Minimizar, na minha opinião, é isso: “O temperamento extremante violento de alguns cangaceiros tem sim muito a ver com a estrutura social da época baseada no latifúndio .” Isso é óbvio, mas é redutor: todo o cangaço tem relação com o sistema. Ao usar o latifúndio para justificar o temperamento violento de “apenas alguns”, o Erik está reduzindo todo o sistema social a uma questão de temperamento individual, ao mesmo tempo em que diminui a própria ação deletéria do cangaço. E reduz a violência a “alguns”. Isso é desonesto. Ele parte do princípio da romantização, e é esse o problema da sua argumentação. No fim das contas, a questão continua: cangaceiros eram ou não bandidos?

Outra coisa: tratos complexos de movimentos sociais eu deixo para sociólogos, mesmo que eles criem mitos como o do Lampião herói nacional. O que se afirmou aqui é outra coisa: é que apesar de todas essas justificativas — e aí pode-se falar do sistema social como quiser, pode-se buscar as origens e etc. — o fato é que eram bandidos.
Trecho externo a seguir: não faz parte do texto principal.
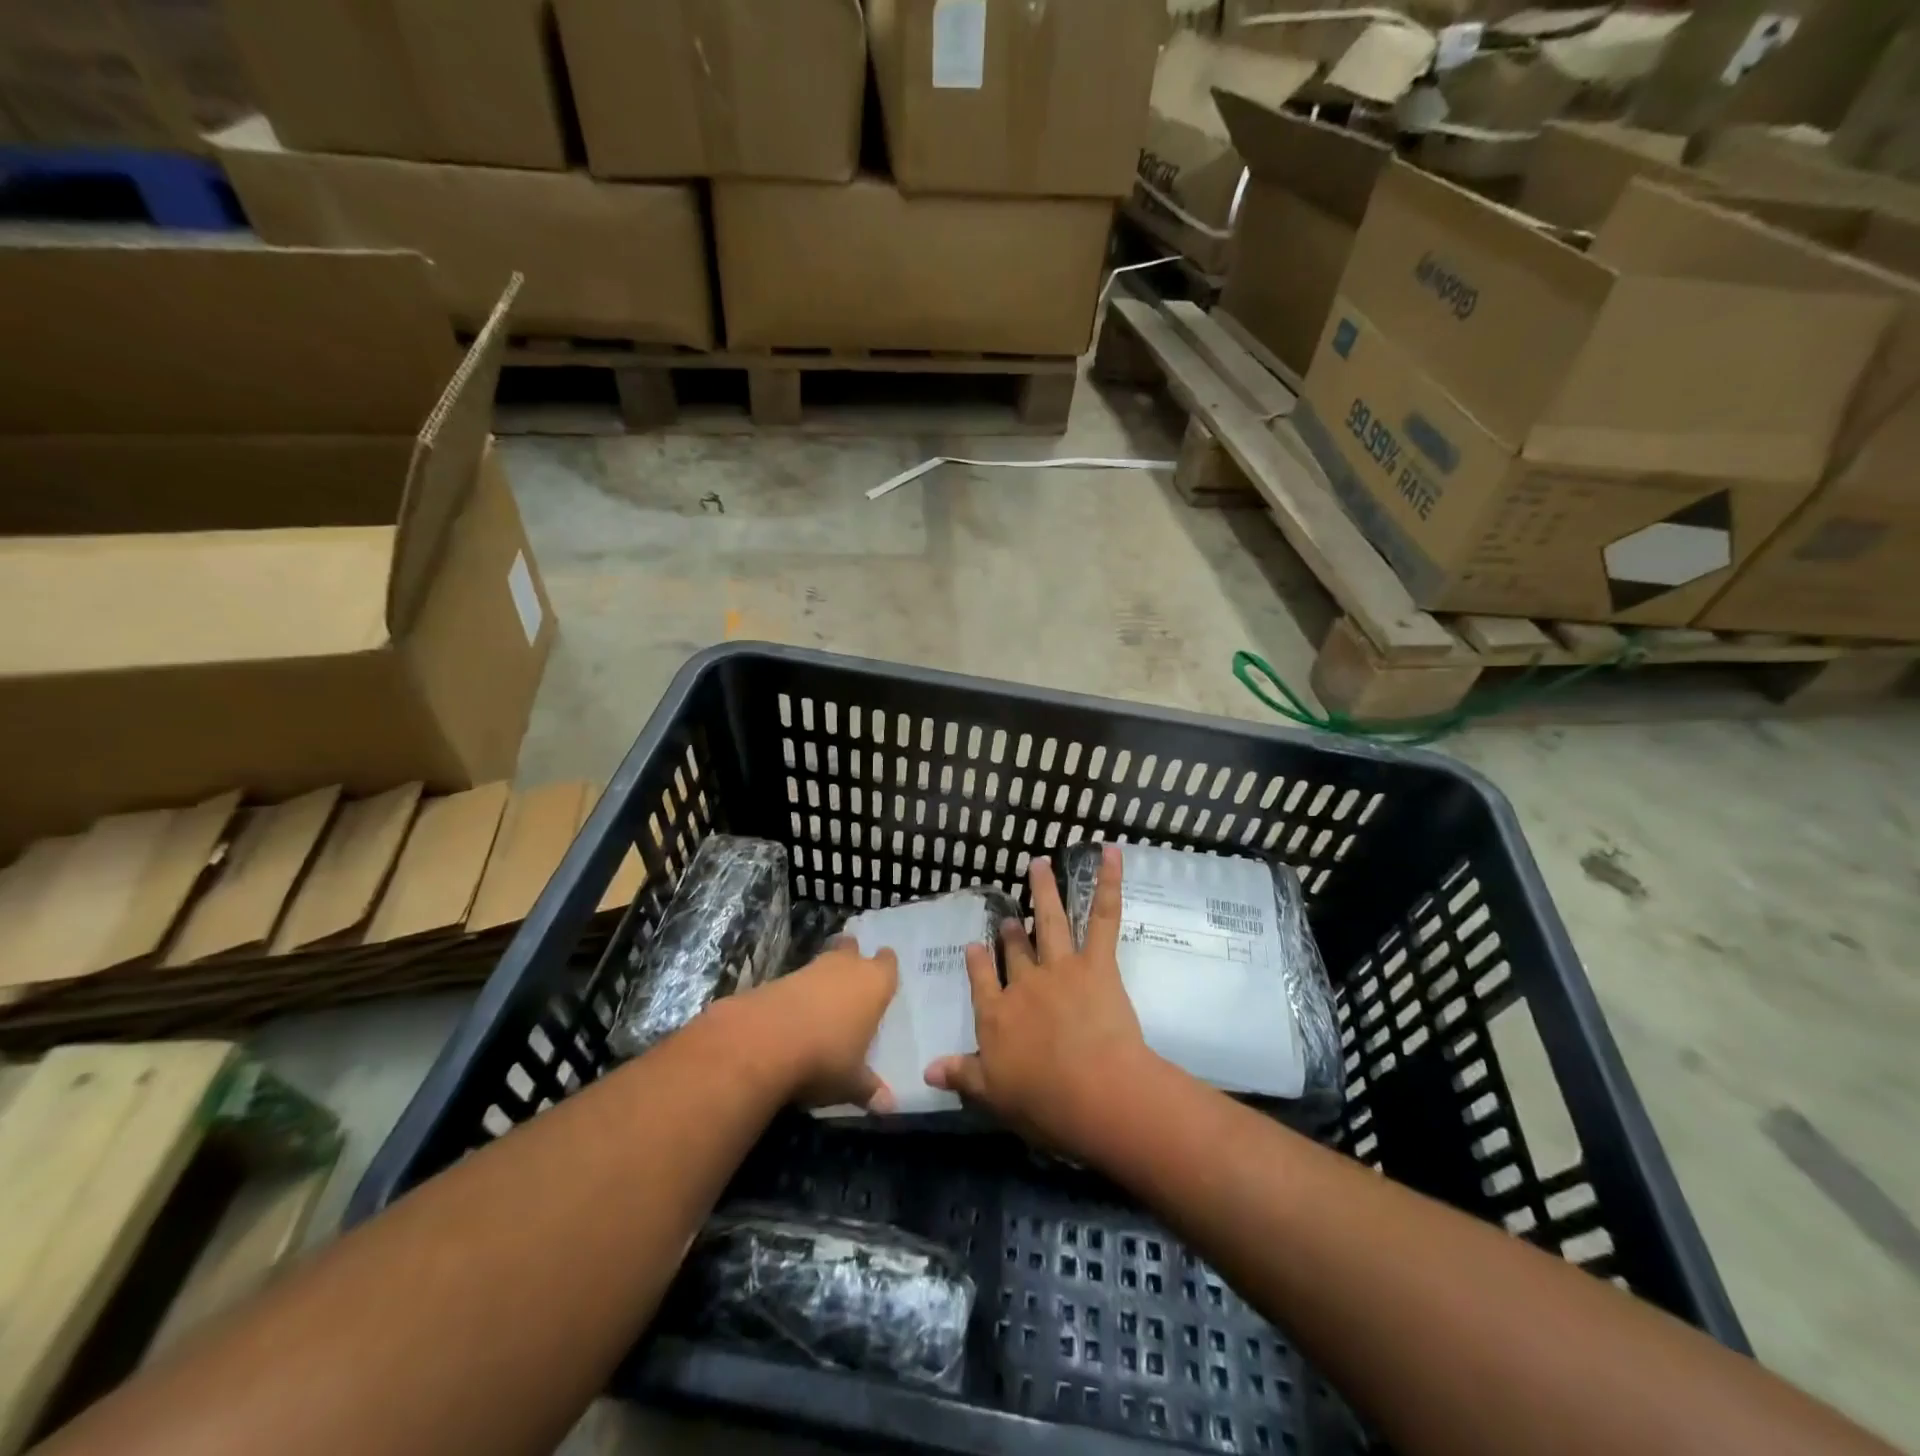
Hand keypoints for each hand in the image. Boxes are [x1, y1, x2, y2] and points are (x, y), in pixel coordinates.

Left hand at [732, 938, 898, 1111]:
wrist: (763, 1042)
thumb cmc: (825, 1057)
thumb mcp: (851, 1082)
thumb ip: (869, 1089)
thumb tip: (888, 1107)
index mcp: (873, 984)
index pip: (887, 964)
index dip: (886, 967)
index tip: (884, 974)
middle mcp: (845, 968)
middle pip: (852, 950)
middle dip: (852, 958)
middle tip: (852, 975)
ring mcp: (809, 970)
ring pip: (823, 962)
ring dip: (823, 976)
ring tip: (823, 998)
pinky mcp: (777, 979)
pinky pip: (796, 980)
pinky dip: (797, 993)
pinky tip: (794, 1013)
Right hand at [925, 844, 1155, 1152]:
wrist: (1094, 1092)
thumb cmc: (1044, 1102)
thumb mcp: (993, 1096)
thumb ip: (962, 1076)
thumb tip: (927, 1069)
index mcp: (996, 1015)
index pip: (982, 981)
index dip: (978, 961)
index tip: (975, 945)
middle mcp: (1024, 983)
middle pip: (1016, 950)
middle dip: (1012, 931)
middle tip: (1010, 915)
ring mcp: (1060, 968)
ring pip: (1050, 922)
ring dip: (1045, 890)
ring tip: (1039, 864)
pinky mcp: (1096, 963)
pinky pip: (1103, 916)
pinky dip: (1108, 882)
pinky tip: (1110, 853)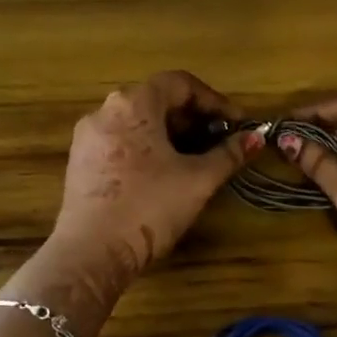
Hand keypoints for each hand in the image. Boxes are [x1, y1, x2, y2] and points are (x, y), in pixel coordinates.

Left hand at [47, 71, 259, 297]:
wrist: (92, 253)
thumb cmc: (150, 207)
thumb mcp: (198, 180)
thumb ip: (229, 154)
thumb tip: (256, 137)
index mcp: (133, 103)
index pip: (180, 83)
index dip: (214, 101)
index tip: (236, 124)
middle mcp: (105, 111)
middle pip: (156, 100)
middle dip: (192, 118)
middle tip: (219, 142)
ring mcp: (88, 137)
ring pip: (137, 122)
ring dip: (170, 134)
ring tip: (195, 159)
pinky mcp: (80, 162)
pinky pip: (120, 142)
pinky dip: (146, 148)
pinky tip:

Como traficantes encastelados no Borel não deixam de ser bandidos porque o capitalismo os oprime, nem meninos de 14 anos deixam de ser bandidos porque o mesmo sistema que os bombardeia com imagens de tênis da Nike os impede de tê-los. É simples assim.

Mantenho a afirmação: Lampião era um coronel sem terras, e cangaceiros não passavam de bandidos. Não há nada de revolucionário ou de transformador social neles. Eram apenas ladrões e assassinos. Em nenhum momento o cangaço propôs uma alteração da ordem das coisas — e nisso está atrás até de movimentos retrógrados e alucinados como o de Canudos. No fim das contas, Lampião e outros jamais poderiam ser comparados a um Zapata, no México. Na verdade, Lampião não chega sequer a ser um Pancho Villa. No máximo, poderia ser um Calvera, o bandido em “Sete Homens e Um Destino”. E olhe lá.